The problem —
Copy each line of the data below with the word "новини".

[Stored data entries]
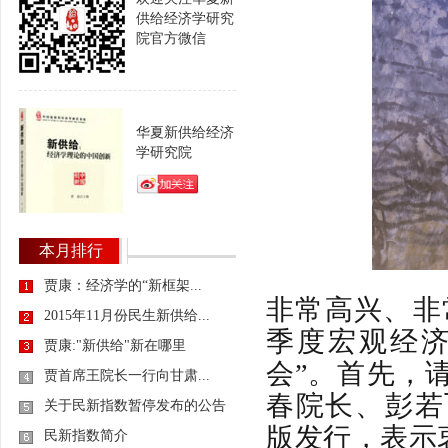
供给经济学研究
院官方微信
华夏新供给经济
学研究院
本月排行
贾康：经济学的“新框架...
非常高兴、非常
2015年11月份民生新供给...
季度宏观经
贾康:"新供给"新在哪里
会”
。首先，
贾首席王院长一行向甘肃...
春院长、彭若
关于民新指数暂停发布的公告
版发行，表示
民新指数简介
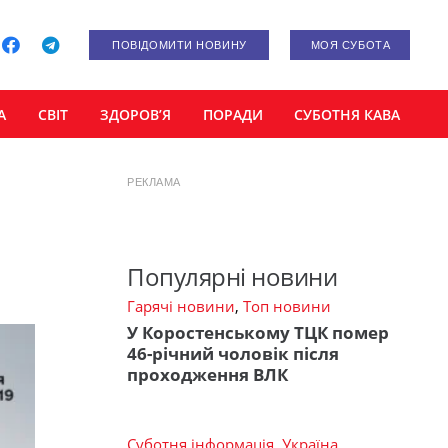
ПОВІДОМИТИ НОВИНУ
МОЯ СУБОТА
А
СВІТ
ЗДОРОВ’Я
ПОРАДИ
СУБОТНЯ КАВА
РЕКЛАМА
Популярні новини
Гарячі новини
,
Топ новини
У Коростенському ТЦК помер
46-річний чоловік після
проходження ВЛК
Суботня інформація
,
Україна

Response to the task —
Популярні новини
Гарячі новини
Топ новини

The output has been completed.